Social Work Students Bring College Dreams to At-Risk Youth

Posted: March 29, 2010 at 1:03 am, Last Updated: March 26, 2010 at 2:24 pm

By Leah Kerkman Fogarty

Social work professor Molly Davis.

Born from a class discussion in SOCW 475 Selected Topics in Social Work Policy, the College Dream Tour is a student-run project to instill college aspirations in at-risk youth.

Molly Davis, associate professor in the Social Work Department and undergraduate director of field education, helped students in the class plan the event for 75 local youth last spring.

Because of the project’s overwhelming success, two sections of the special topics course are working on the project this year and will hold another tour on May 1. Davis expects the tour will bring in even more tweens and teens — about 125.

Davis says that children who have little or no exposure to college settings won’t know how to go about applying to and attending college when the time comes.

“We realized that we were planting the idea of going to college,” says Davis. “Without aspirations, children are not purposeful in doing what is necessary to be prepared to go to college.”

Davis and her class targeted youth ages 11 to 14. Because the social work students were looking to influence at-risk children, they contacted social workers who work with this population, as well as mentors and foster parents.

“Social work students planned the marketing of the event, established a tour to expose children to highlights of college life, developed teams for the tours and designed a T-shirt for the event and decorations for the room,” explains Davis.

Social work students led the College Dream Tour last spring for youth ages 11 to 14.

During the event, children and their mentors enjoyed a pizza dinner and a tour of Mason’s Fairfax Campus, which included stops in the library, the Johnson Center, a classroom, a computer lab, a dining hall and a residence hall room. Along the way, students oriented the children to what college life was like.

Both the children attending the tour and their adult mentors enjoyed the event.
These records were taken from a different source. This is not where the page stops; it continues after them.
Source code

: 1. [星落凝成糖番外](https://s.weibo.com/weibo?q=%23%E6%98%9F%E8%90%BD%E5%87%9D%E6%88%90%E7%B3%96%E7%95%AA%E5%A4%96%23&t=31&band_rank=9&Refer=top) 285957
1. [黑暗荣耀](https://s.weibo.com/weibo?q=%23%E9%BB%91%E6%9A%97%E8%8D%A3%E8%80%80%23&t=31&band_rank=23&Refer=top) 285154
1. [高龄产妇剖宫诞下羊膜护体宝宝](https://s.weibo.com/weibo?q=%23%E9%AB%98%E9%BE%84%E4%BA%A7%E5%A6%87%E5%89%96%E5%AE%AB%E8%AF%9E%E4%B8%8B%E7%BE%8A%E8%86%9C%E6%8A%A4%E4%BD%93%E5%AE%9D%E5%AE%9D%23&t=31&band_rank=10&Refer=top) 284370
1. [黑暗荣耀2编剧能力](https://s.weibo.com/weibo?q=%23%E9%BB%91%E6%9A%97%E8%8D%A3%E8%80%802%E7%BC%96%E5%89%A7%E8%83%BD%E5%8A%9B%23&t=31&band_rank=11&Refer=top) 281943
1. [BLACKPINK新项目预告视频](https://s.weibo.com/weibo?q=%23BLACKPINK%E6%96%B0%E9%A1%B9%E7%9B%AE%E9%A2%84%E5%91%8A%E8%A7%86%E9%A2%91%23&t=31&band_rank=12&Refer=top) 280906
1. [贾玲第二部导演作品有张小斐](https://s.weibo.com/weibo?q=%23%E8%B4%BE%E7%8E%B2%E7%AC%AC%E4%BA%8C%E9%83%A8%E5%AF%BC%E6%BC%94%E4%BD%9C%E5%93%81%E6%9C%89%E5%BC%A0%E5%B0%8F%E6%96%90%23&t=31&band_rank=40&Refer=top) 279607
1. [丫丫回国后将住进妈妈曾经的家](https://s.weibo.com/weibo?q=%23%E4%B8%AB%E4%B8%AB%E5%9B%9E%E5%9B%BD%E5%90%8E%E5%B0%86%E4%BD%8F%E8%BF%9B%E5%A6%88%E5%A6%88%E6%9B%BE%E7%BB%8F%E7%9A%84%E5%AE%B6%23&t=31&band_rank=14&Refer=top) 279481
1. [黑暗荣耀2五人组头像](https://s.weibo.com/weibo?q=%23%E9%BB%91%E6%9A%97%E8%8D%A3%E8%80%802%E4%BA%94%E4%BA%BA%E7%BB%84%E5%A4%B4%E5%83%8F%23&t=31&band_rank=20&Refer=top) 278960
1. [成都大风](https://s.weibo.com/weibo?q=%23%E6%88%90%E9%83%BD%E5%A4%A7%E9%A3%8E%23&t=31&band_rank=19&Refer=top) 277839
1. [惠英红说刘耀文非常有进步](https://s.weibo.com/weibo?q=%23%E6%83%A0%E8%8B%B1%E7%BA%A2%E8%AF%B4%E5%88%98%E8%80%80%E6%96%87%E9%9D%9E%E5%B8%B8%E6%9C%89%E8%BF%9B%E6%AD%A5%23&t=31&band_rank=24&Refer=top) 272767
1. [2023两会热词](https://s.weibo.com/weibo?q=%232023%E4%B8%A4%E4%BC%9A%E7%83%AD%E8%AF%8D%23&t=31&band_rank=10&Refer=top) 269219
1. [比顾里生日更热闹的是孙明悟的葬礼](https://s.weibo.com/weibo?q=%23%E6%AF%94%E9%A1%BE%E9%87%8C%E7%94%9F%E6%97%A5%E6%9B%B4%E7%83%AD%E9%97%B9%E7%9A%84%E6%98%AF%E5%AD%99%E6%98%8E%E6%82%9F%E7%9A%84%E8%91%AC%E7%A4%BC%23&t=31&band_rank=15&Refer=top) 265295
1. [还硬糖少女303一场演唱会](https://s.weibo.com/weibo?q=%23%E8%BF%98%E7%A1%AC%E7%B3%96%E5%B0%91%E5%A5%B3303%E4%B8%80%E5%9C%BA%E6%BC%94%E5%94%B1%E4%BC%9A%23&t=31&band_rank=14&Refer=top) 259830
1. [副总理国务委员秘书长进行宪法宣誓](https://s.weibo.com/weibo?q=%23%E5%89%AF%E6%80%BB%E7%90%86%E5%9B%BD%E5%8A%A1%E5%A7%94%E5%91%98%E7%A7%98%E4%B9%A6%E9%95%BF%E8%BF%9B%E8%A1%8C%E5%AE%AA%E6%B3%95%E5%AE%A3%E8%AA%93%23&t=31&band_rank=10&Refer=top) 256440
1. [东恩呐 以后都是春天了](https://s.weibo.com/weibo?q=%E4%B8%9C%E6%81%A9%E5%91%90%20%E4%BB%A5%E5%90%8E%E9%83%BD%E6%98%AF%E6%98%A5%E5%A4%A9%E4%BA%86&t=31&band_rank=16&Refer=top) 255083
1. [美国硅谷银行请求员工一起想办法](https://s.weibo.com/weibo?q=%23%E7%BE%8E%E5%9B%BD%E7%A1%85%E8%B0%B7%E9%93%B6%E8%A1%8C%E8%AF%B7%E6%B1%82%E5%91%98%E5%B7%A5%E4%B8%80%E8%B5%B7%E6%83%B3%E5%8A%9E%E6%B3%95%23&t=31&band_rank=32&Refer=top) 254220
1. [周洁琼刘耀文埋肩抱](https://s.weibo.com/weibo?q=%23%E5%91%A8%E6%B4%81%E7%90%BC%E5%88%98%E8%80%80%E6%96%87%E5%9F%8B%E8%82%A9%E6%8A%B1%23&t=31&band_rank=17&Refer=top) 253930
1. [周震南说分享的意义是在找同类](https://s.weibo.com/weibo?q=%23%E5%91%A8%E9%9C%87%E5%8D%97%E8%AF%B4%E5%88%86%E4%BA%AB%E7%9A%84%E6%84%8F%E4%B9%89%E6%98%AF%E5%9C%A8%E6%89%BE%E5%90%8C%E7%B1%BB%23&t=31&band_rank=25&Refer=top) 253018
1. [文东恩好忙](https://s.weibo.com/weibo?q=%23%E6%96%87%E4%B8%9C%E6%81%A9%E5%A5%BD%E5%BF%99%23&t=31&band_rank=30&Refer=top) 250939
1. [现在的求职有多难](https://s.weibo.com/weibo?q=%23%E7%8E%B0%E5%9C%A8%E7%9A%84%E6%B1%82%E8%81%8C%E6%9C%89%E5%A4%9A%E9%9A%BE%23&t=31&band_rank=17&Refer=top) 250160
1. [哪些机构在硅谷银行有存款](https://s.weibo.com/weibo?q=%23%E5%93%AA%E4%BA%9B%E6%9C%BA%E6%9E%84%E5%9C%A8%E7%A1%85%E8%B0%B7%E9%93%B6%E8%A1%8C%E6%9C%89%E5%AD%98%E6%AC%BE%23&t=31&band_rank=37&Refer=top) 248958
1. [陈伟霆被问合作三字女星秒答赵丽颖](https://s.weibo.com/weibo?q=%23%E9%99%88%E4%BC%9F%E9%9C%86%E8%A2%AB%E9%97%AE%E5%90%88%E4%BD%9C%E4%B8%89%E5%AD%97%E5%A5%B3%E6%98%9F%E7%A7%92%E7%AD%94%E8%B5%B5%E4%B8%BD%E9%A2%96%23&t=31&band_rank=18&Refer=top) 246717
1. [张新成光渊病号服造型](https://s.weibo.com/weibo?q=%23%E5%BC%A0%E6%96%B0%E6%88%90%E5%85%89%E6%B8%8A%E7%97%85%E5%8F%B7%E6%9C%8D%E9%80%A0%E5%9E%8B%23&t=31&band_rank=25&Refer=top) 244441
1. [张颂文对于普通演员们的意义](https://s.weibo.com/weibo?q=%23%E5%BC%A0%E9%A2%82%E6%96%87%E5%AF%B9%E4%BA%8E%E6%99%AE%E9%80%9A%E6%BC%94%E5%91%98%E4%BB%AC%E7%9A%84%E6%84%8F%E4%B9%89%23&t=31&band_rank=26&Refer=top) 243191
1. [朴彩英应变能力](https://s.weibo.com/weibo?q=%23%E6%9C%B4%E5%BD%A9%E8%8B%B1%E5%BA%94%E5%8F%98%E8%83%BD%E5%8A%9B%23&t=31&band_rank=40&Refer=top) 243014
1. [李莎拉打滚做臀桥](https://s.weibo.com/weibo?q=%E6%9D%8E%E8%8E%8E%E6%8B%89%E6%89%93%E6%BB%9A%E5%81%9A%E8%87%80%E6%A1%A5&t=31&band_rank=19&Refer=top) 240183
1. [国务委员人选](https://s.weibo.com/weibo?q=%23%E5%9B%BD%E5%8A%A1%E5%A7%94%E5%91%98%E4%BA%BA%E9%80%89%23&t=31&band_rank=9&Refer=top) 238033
One mentor replied in an online survey, “The little girl I brought said on the way home in the car, ‘I think I will go to college.’ That is a success!”

“These are the children who are told most often that they should not even consider going to college,” says Davis.

“We believe this event to have been life-changing for participants,” she concludes.

This year’s tour, with the theme of “Step to Success,” will have some new and different elements, with plans for an exhibition step show for the students to attend.

“I have been inundated with e-mails from people who have kids who definitely want to participate [this year],” Davis says. “We are very excited.”